#### Data to use
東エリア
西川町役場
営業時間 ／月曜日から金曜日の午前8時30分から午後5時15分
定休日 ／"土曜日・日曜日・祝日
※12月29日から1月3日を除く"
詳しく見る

#### Description of the task
Retype the data in full, and keep every line identical to the original.

#### Reply
東エリア
西川町役場
営業時間 ／月曜日から金曜日の午前8時30分から午後5時15分
定休日 ／"土曜日・日曜日・祝日
※12月29日から1月3日を除く"
詳しく見る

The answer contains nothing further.